_Exercise_
Render the text read from the entries below, between the lines containing "כתיבת תגובה" and "Video digitaliseren", inclusive, as a Markdown table with the columns Row and Line. Omit blank lines and the pictures.

:: Material supplied ::

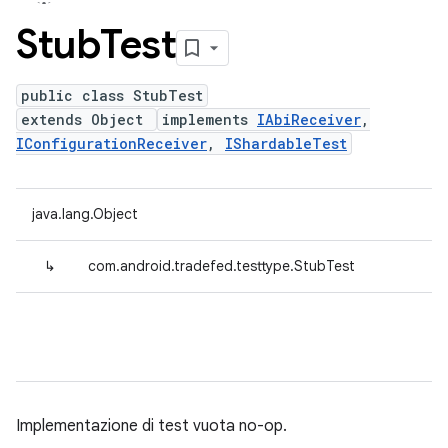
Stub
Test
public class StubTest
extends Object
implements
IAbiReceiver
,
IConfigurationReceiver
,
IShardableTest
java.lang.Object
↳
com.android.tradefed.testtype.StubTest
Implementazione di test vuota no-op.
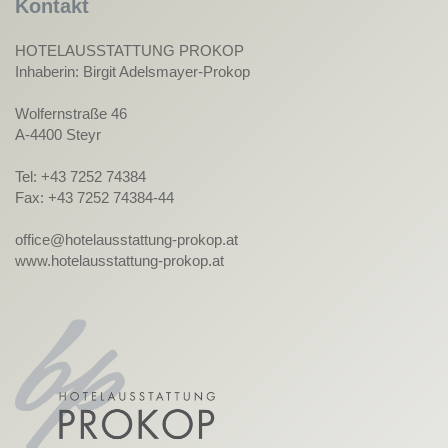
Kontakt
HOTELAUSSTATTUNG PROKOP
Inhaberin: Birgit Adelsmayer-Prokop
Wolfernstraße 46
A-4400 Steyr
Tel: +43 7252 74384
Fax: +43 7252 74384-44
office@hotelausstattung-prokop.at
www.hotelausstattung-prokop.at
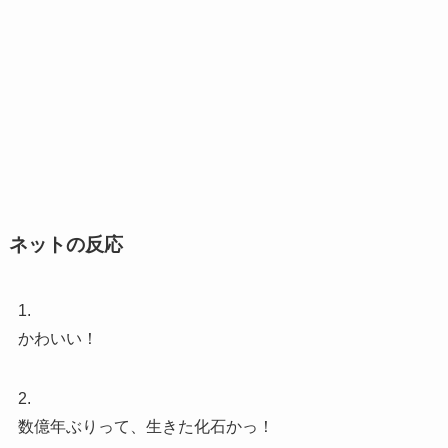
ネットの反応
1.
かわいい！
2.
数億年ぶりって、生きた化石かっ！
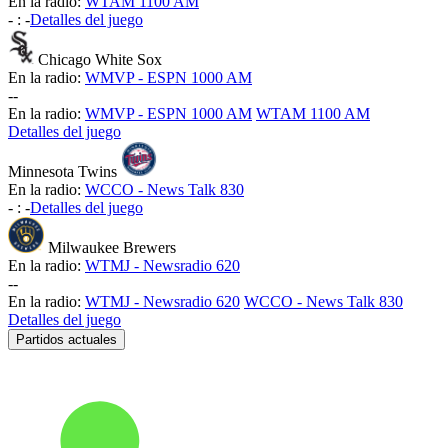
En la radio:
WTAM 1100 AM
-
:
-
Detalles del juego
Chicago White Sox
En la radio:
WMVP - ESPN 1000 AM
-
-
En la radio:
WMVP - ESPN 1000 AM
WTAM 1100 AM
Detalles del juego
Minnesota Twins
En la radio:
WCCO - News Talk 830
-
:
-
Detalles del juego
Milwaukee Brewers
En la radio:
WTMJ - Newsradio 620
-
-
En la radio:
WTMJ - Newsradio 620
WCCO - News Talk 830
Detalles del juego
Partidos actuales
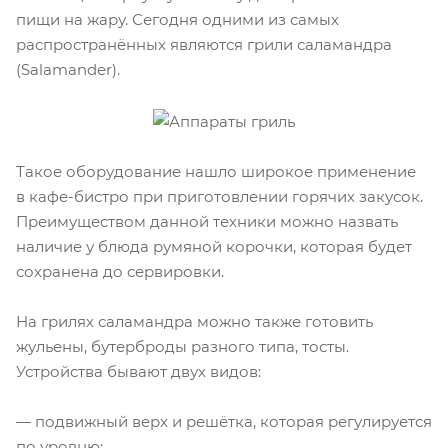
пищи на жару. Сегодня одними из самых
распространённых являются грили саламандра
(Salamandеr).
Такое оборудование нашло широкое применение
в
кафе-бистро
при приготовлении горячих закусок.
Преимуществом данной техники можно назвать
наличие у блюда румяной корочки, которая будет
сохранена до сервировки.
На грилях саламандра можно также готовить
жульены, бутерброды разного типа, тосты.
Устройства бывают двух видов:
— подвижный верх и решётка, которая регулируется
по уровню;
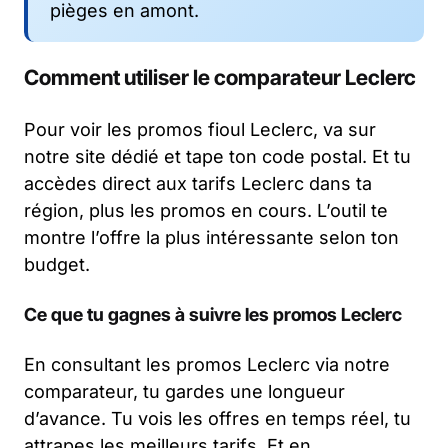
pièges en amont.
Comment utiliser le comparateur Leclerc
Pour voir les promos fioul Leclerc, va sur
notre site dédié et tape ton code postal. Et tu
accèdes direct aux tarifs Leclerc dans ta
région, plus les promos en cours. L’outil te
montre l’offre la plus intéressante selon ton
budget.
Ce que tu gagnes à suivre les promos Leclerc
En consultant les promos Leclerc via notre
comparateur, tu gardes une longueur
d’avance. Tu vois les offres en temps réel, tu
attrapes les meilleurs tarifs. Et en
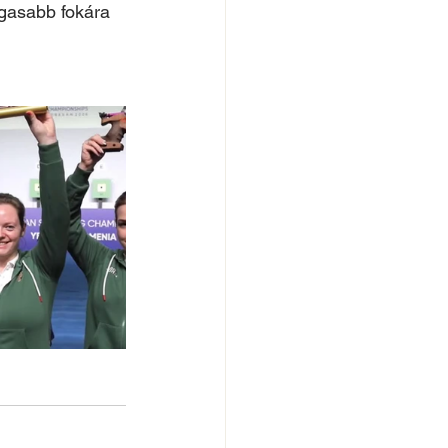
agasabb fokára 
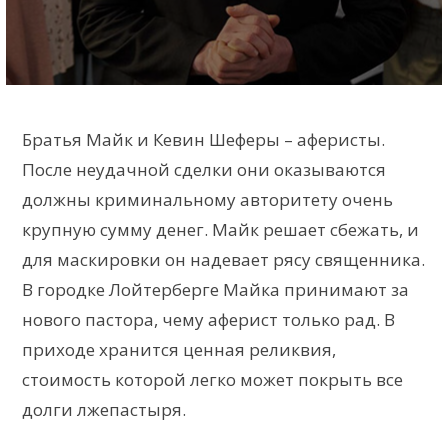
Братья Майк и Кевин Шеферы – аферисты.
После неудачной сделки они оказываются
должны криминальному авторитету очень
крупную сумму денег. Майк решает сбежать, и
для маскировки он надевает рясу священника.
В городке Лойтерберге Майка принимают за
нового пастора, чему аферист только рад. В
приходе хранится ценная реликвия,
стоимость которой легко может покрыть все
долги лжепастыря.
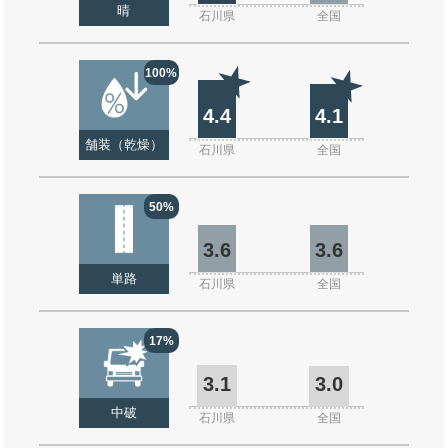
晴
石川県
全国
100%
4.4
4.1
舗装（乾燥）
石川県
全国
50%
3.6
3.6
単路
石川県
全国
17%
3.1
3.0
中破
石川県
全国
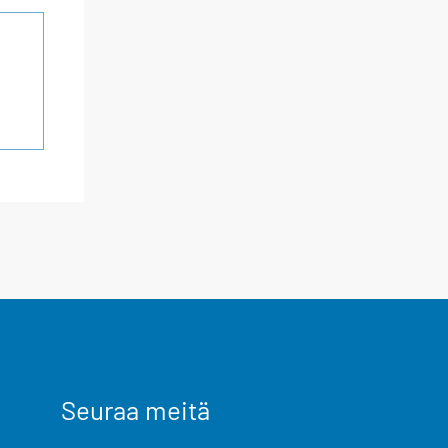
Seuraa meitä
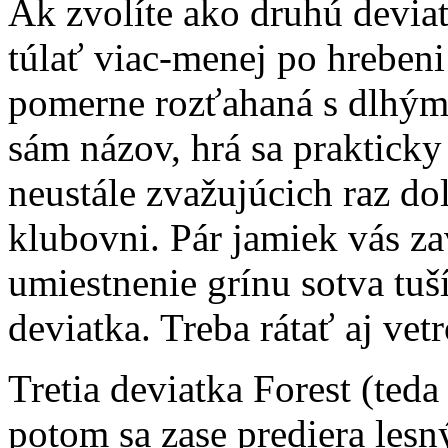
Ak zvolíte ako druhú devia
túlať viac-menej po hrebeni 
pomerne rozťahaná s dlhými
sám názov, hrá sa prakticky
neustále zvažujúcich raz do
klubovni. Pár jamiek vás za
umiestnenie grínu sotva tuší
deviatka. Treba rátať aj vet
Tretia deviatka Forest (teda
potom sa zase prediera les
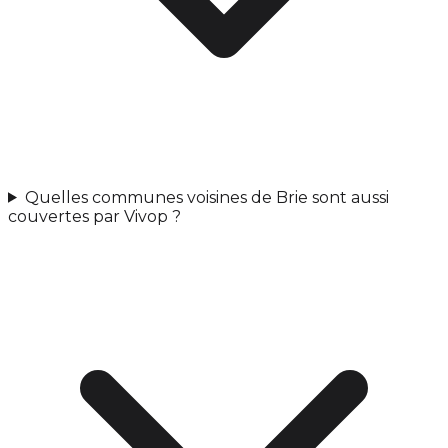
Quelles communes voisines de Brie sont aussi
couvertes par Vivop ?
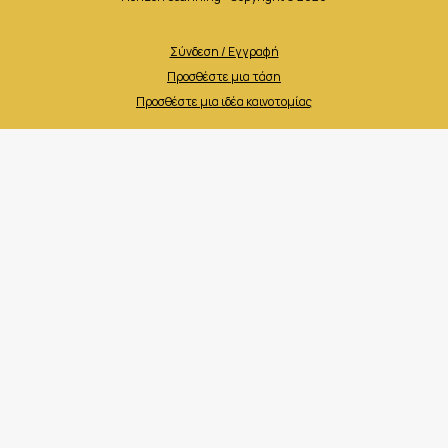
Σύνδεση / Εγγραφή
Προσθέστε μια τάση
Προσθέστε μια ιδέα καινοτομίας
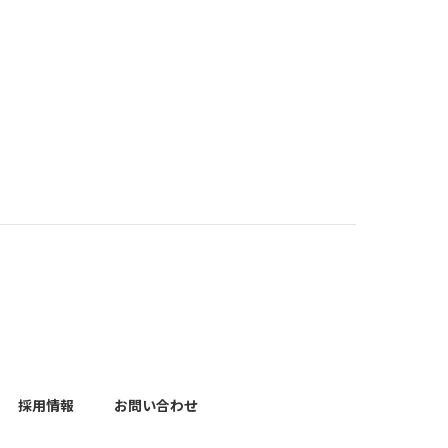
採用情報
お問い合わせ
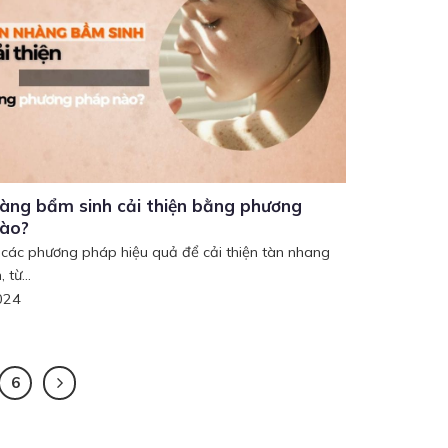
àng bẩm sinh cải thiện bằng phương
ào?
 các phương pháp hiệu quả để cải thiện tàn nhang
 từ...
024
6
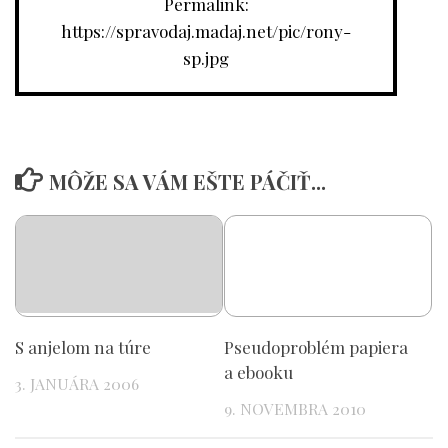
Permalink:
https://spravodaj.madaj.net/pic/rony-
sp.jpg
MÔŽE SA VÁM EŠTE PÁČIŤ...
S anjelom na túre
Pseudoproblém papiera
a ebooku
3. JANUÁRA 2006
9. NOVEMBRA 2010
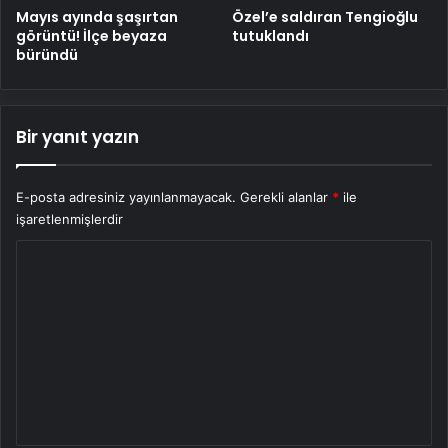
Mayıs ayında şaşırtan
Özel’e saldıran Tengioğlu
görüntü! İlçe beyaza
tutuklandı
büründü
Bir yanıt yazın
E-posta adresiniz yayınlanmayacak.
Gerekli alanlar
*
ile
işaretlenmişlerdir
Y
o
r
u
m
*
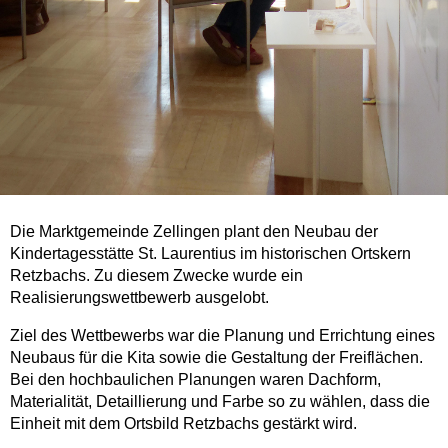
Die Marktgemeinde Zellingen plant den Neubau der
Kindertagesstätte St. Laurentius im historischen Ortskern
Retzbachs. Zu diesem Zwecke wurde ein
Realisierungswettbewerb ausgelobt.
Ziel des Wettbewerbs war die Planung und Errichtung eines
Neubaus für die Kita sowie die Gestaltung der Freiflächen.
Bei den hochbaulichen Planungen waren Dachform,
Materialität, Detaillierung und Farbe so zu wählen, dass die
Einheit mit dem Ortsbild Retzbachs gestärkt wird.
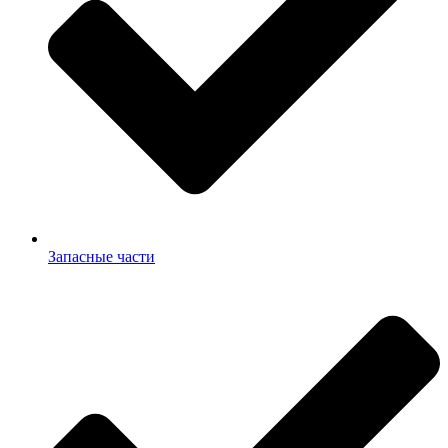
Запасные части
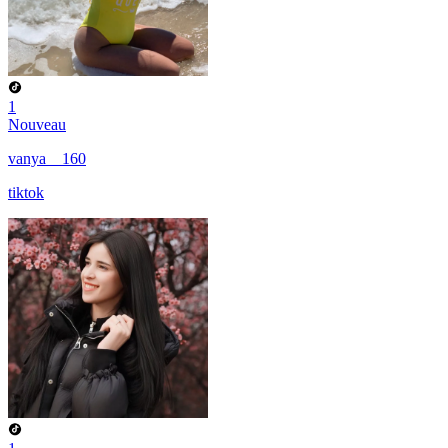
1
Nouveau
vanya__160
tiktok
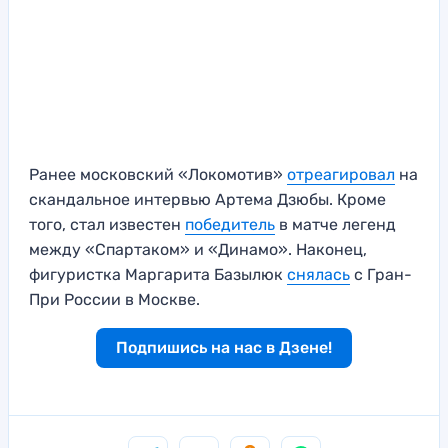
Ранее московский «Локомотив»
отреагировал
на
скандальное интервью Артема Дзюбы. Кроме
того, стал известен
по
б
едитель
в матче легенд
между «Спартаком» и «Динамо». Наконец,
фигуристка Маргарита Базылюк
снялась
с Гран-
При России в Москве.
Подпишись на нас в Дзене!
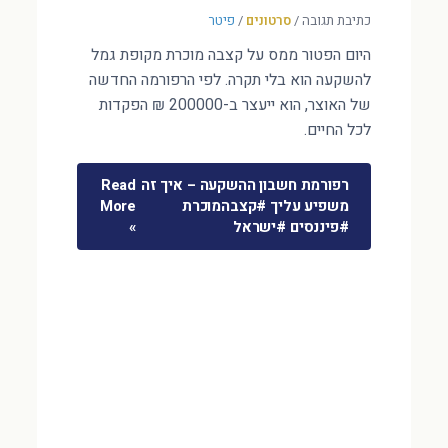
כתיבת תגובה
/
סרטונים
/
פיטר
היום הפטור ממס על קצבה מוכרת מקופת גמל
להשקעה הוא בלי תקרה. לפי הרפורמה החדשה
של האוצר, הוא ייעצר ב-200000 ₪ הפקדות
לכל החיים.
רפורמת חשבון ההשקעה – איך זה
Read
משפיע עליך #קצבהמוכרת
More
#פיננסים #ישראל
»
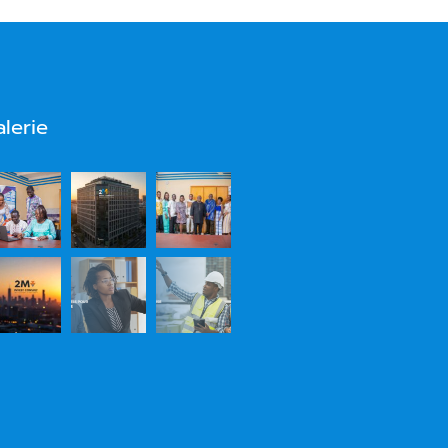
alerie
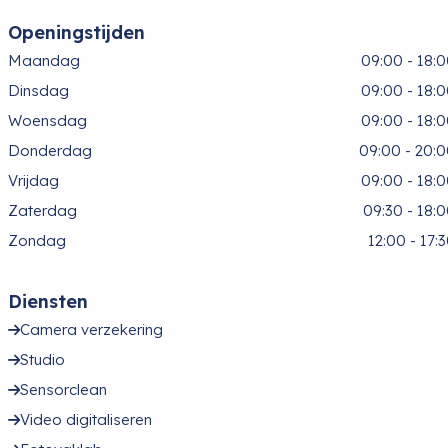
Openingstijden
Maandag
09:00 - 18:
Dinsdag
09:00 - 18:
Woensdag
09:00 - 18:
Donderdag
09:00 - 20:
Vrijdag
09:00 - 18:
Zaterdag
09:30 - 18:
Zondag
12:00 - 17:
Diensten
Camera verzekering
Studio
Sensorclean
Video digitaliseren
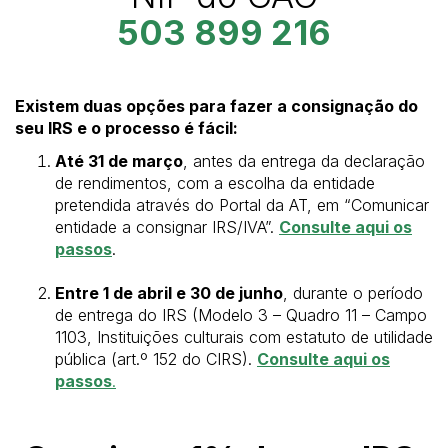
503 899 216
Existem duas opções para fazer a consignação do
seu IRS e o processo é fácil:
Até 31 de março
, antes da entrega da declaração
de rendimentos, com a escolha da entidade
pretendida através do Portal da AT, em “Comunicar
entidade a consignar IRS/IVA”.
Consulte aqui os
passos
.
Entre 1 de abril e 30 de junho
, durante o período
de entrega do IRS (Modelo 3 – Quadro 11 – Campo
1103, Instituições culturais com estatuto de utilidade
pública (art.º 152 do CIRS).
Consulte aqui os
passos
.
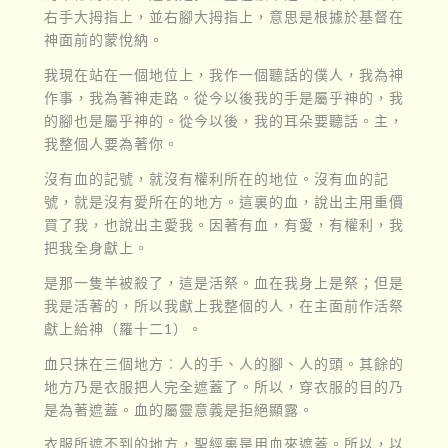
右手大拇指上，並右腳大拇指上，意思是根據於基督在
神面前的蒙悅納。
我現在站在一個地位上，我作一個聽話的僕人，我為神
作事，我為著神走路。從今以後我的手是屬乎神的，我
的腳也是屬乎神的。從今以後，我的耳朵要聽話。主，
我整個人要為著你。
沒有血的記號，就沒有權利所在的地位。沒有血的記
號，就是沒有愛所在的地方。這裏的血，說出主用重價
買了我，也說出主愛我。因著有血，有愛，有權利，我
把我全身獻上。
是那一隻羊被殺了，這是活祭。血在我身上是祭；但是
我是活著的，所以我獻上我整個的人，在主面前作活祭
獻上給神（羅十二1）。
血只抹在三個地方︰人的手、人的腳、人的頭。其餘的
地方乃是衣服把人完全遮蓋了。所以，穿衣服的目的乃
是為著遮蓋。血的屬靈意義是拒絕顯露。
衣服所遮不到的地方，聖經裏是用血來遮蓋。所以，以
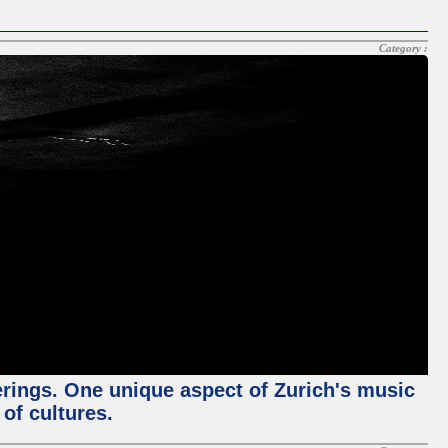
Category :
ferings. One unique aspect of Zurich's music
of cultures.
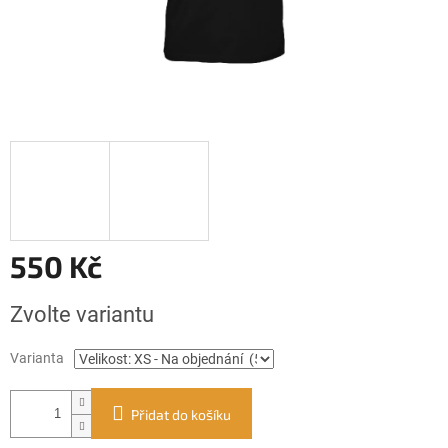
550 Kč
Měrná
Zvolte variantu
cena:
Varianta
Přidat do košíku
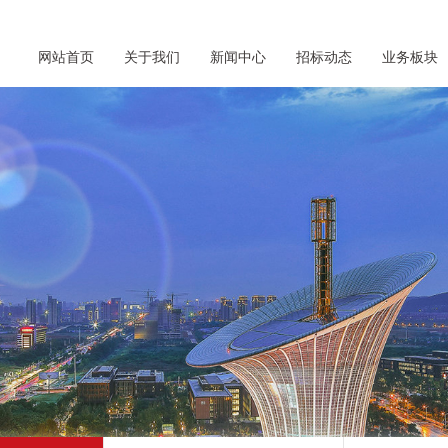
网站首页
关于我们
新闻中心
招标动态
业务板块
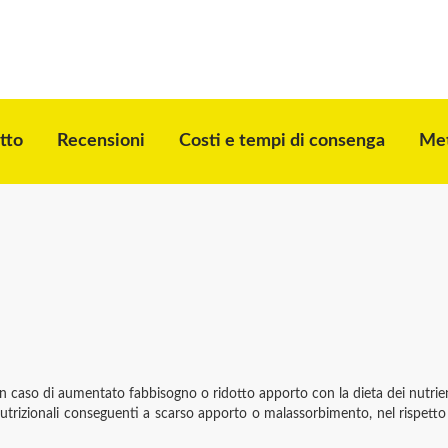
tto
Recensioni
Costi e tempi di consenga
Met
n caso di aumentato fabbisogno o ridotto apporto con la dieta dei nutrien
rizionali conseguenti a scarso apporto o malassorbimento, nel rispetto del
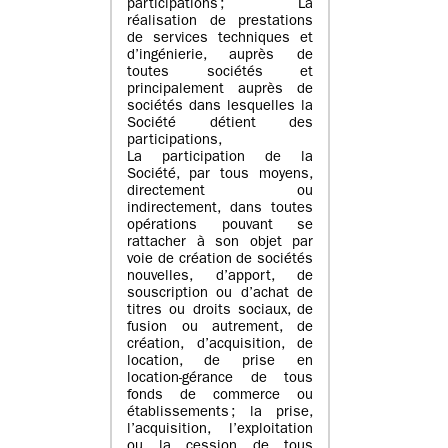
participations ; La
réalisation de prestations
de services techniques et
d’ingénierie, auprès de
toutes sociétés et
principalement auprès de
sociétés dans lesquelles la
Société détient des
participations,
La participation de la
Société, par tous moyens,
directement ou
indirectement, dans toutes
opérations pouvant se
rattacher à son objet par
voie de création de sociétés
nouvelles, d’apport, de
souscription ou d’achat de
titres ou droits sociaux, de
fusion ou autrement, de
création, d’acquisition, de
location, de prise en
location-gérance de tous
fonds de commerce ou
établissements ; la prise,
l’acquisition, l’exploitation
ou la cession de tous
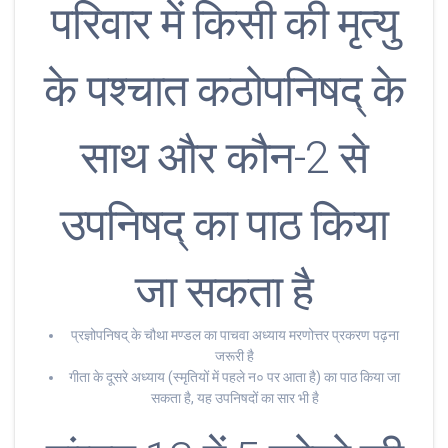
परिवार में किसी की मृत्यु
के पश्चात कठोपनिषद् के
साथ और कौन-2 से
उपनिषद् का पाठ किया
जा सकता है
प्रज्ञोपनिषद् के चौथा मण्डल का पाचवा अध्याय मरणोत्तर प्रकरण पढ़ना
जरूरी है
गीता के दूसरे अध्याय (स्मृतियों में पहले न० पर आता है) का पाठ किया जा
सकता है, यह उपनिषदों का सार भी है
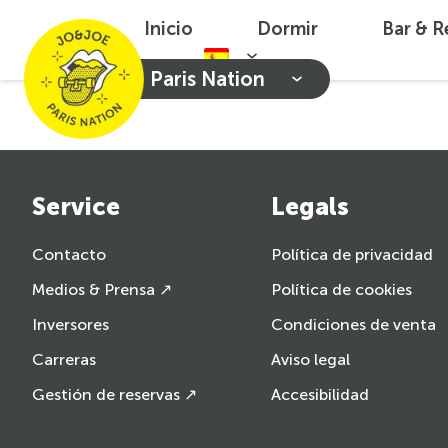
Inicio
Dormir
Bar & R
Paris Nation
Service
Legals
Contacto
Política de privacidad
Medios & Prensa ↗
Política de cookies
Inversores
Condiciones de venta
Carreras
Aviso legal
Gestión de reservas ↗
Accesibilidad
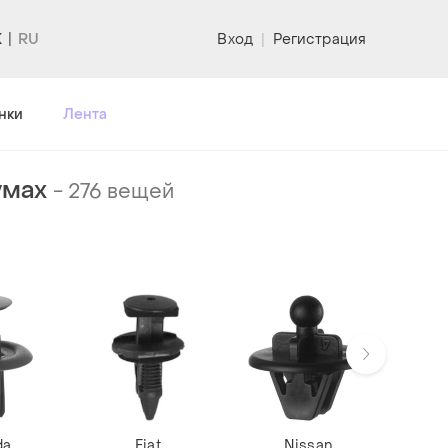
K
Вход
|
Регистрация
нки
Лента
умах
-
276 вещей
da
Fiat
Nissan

:::

_Solved problem_
| Row | Line |
|---|---|
| 1 | כתיבת תגובה |
| 2 | / |
| 3 | סרטונים |
| 4 | / |
| 5 | פיטר |
| 6 | היום הפטור ממס על קצבה מוכרת מקופת גמל |
| 7 | להשקעה הוא בלי תקרה. לפי הרפורמה החדשה |
| 8 | של האוצר, הוא ייעצר ב-200000 ₪ הפקדות |
| 9 | לכל החיים. |
| 10 | רפורמת חשבון ההשקעה – איך זה |
| 11 | Read |
| 12 | משפיע עליך #קצבהמוכרת |
| 13 | More |
| 14 | #פיננסים #ישראל |
| 15 | » |
| 16 | alerie |
| 17 | Openingstijden |
| 18 | Maandag |
| 19 | 09:00 - 18: |
| 20 | Dinsdag |
| 21 | 09:00 - 18: |
| 22 | Woensdag |
| 23 | 09:00 - 18: |
| 24 | Donderdag |
| 25 | 09:00 - 20: |
| 26 | Vrijdag |
| 27 | 09:00 - 18: |
| 28 | Zaterdag |
| 29 | 09:30 - 18: |
| 30 | Zondag |
| 31 | 12:00 - 17: |
| 32 | Diensten |
| 33 | Camera verzekering |
| 34 | Studio |
| 35 | Sensorclean |
| 36 | Video digitaliseren |